** MATERIALS PROVIDED follows **
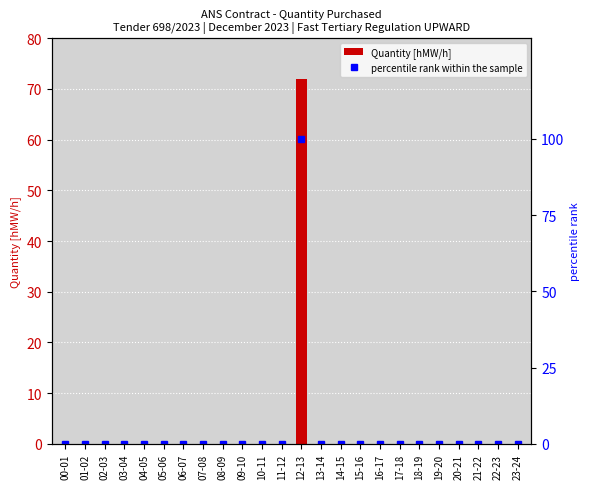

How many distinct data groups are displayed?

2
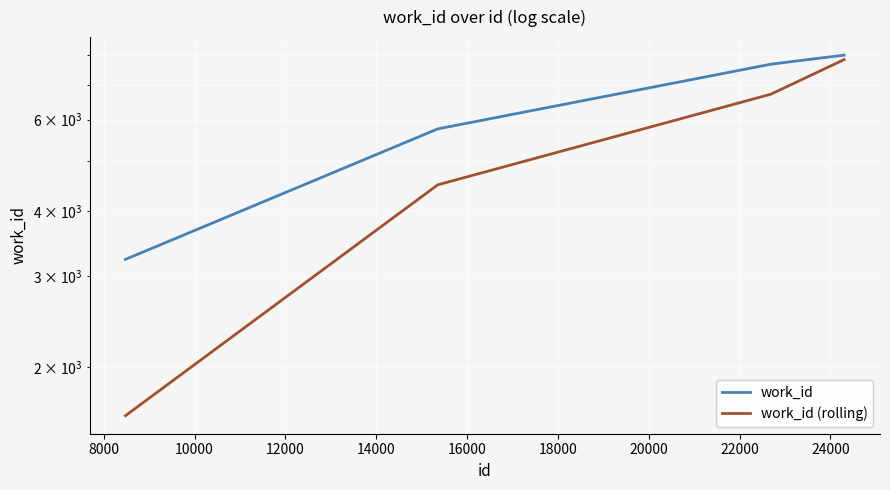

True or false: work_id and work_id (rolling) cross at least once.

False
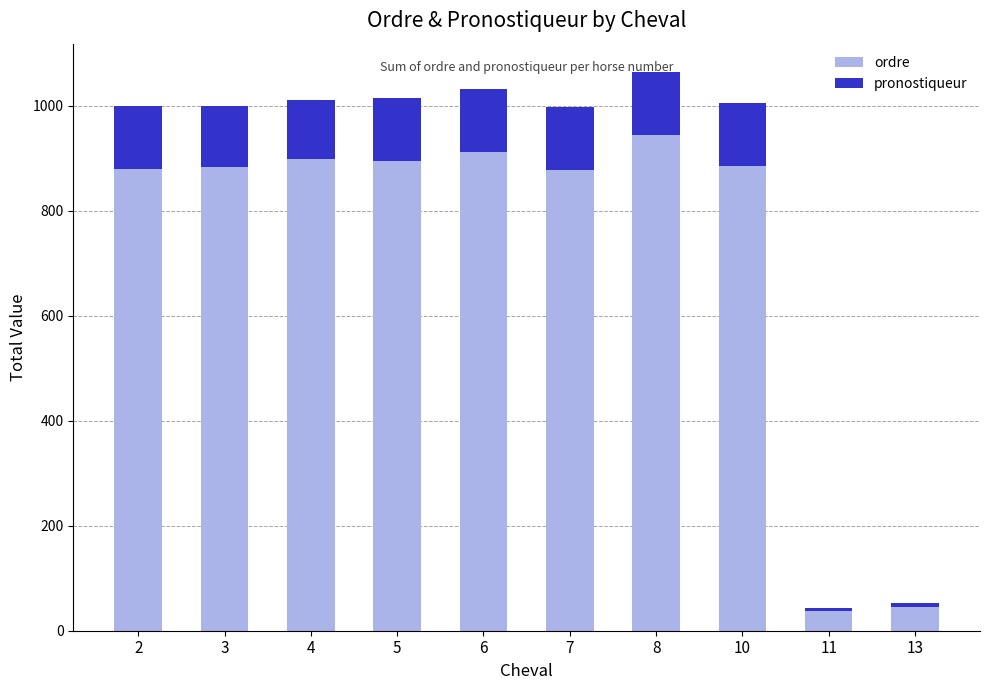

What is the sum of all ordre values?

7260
** End of MATERIALS PROVIDED **
> **REQUIREMENT**: Render the lines of the entries above as a Markdown table with the columns "Row" and "Line", where "Row" holds a row number and "Line" holds the line's text. Omit blank lines and leave the pictures out.

> **SOLUTION FOR THIS PROBLEM**:
| Row | Line |
|---|---|
| 1 | How many distinct data groups are displayed? |
| 2 | 2 |
| 3 | True or false: work_id and work_id (rolling) cross at least once. |
| 4 | False |
| 5 | What is the sum of all ordre values? |
| 6 | 7260 |